What is required: In the email exchange about using pfSense as a gateway, how much RAM is specified for the small Devuan virtual machine?

Selected passage:
*** Begin section ***

I'm using pfSense in it's default use except I'm nat forwarding the ipencap to another machine in my DMZ which will act as my gateway. I don't know if it'll work but I am seeing traffic at my AMPR gateway so I think I might be onto something positive. I will fully document if I get it working.
--tom
On Sun, Jan 7, 2018 at 7:13 AM Luzemário Dantas luzemario@luzemario.net.br wrote:
Hi Tom,
Some tome ago I was fiddling with pfSense to make it my gateway. I abandoned this idea because there was a couple of key issues for me:
- BSD needs a device for each IPIP tunnel, this gets the things much
more harder to setup;
- PfSense does not have the protocols used enabled by default, needing
manual edit of the web interface after each update. You have to do it by yourself every time;
- Linux has ready made scripts to get the job done. These scripts were
made by good hams here and tested by several other people. It is easier to create a small virtual machine and put a 256MB RAM Devuan working than creating a gateway using BSD.

*** End section ***

Records taken from a collection:

*** Begin section ***

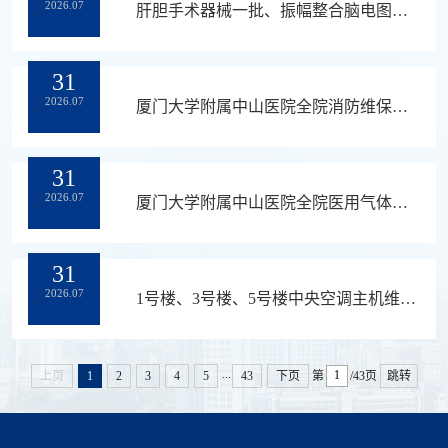
2026.07
肝胆手术器械一批、振幅整合脑电图采购结果公示
31
2026.07
厦门大学附属中山医院全院消防维保服务项目采购公告
31
2026.07
厦门大学附属中山医院全院医用气体系统维保服务项目采购公告
31
2026.07
1号楼、3号楼、5号楼中央空调主机维保项目采购公告
...
上页
1
2
3
4
5
43
下页
第
/43页
跳转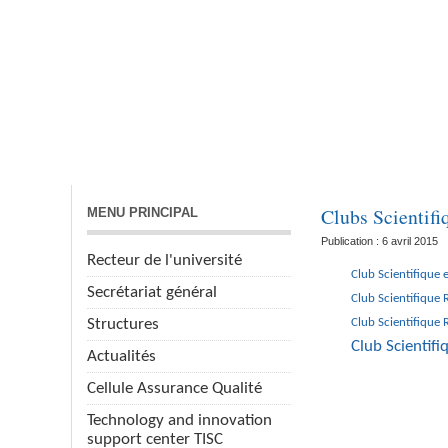
ACCUEIL
VICE-RECTORATS
RECHERCHE
Clubs Scientifi
MENU PRINCIPAL
Publication : 6 avril 2015
Recteur de l'université
Club Scientifique
Secrétariat général
Club Scientifique 
Structures
Club Scientifique 
Club Scientif
Actualités
Cellule Assurance Qualité
Technology and innovation
support center TISC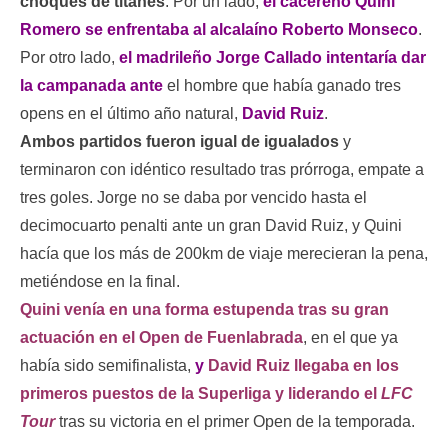
choques de titanes
. Por un lado,
el cacereño Quini
Romero se enfrentaba al alcalaíno Roberto Monseco
.
Por otro lado,
el madrileño Jorge Callado intentaría dar
la campanada ante
el hombre que había ganado tres
opens en el último año natural,
David Ruiz
.
Ambos partidos fueron igual de igualados
y
terminaron con idéntico resultado tras prórroga, empate a
tres goles. Jorge no se daba por vencido hasta el
decimocuarto penalti ante un gran David Ruiz, y Quini
hacía que los más de 200km de viaje merecieran la pena,
metiéndose en la final.
Quini venía en una forma estupenda tras su gran
actuación en el Open de Fuenlabrada
, en el que ya
había sido semifinalista,
y
David Ruiz llegaba en los
primeros puestos de la Superliga y liderando el
LFC
Tour
tras su victoria en el primer Open de la temporada.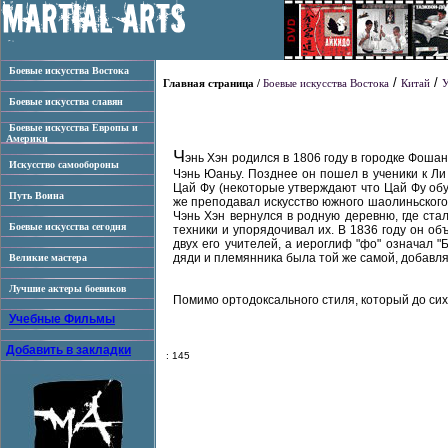
Боевые искусства Востока
/
/
Главная страница /
Боевые искусства Востока
Китай
Боевые искусства славян
Боевые искусства Европы и
Америки
Ч
энь Хэн родился в 1806 году в городке Фошан
Искусство самообороны
Чэнь Юаньу. Позднее он пошел в ученики к Л
Цай Фу (некоторые утверждают что Цай Фу обу
Путь Воина
же преподавал искусство южного шаолиньского 
Чэнь Хэн вернулся в родную деревню, где ста
Боевые искусства сегодня
техники и упорядочивал их. В 1836 году он о
двух его учителей, а иероглиф "фо" означал "
дяди и племянника была той же самой, добавл
Великие мастера
Лучшие актеры боевиков
Помимо ортодоксального стиля, который до сих 
Учебные Фильмы
Добавить в закладки
: 145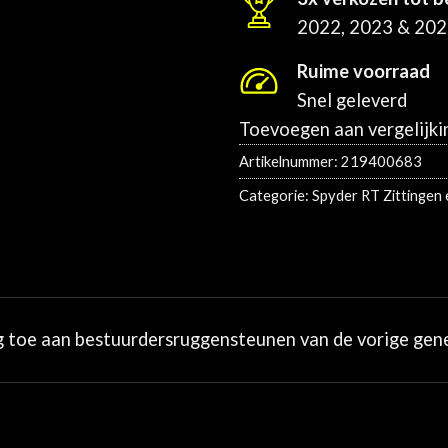
2022, 2023 & 20
Ruime voorraad
Snel geleverd
Toevoegen aan vergelijki
Artikelnummer:
219400683
Categorie:
Spyder RT Zittingen
ng toe aan bestuurdersruggensteunen van de vorige gene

*** End section ***

Answer for this exercise: 256MB